Ce 11 novembre, trois événements historiques ont été commémorés : l’abolition de l’engagisme indien, la révolte des esclaves de Saint-Leu et la fin de la Première guerre mondiale.

Le 11 novembre marque une série de commémoration à La Réunion. La première est un événement planétaire, c’est l’anniversaire de la fin de la Première guerre mondiale. La seconde concerne les relations entre La Réunion et un pays qui a contribué à son peuplement : c’est l’abolition de l’engagisme indien. Le troisième était la commémoration de la révolte des esclaves de Saint-Leu en 1811.

Pour le second événement, une cérémonie s’est déroulée à La Grande Chaloupe. C’est en effet dans ce quartier que de nombreux ancêtres ont foulé pour la première fois le sol de La Réunion. Au terme d’un voyage de plusieurs semaines, ils abordaient notre île en provenance d’Inde, mais aussi de Chine, de Madagascar, d’Afrique et d’Europe. À l’époque, ils devaient séjourner dans des lazarets pour respecter une période de quarantaine.

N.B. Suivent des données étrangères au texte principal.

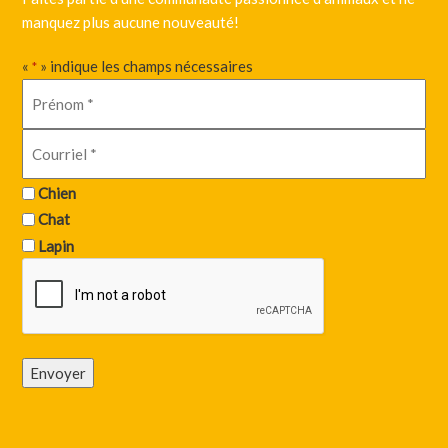
manquez plus aucune nouveauté!
«
» indique les champs nécessaires
*
Chien
Chat
Lapin
Envoyer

Cet émouvant hommage s’est conclu par une cérémonie sur le bord de la mer. Des fleurs ont été lancées dans l’océan pour saluer la mémoire de tous ceux qui sont passés par cet endroit, et aussi pour ne pas oublier celles et ceux qui n’ont pu voir notre île, décédés sur le bateau à cause d’un éprouvant voyage.

Le cadre de cette cérémonie a été terni par la présence d’un chantier. Depuis quelques mois, les galets s’accumulent sur le littoral de la Grande Chaloupe. Ils ont été jetés à cet endroit pour les besoins du projet de la route en mer. Depuis quelques semaines, les habitants de la Grande Chaloupe et les dizaines de milliers d’usagers quotidiens de la route du littoral relèvent la construction d’un mur immense qui barre l’horizon.

Les lazarets de la Grande Chaloupe sont un monument historique. Ils sont une part importante de l’histoire de La Réunion. Nombreux sont en effet nos compatriotes qui ont vu passer par ce lieu de souffrance au moins un de leurs ancêtres. C’est donc un monument constitutif du peuple réunionnais. Dans un autre pays, imaginerait-on la construction d’une autoroute juste à côté d’un lieu de mémoire aussi important ?

C’est pourtant ce qui est en train de se passer à La Réunion, avec un chantier voulu par Didier Robert et soutenu par l’État. Cela en dit long sur la manière dont nos ancêtres sont considérés.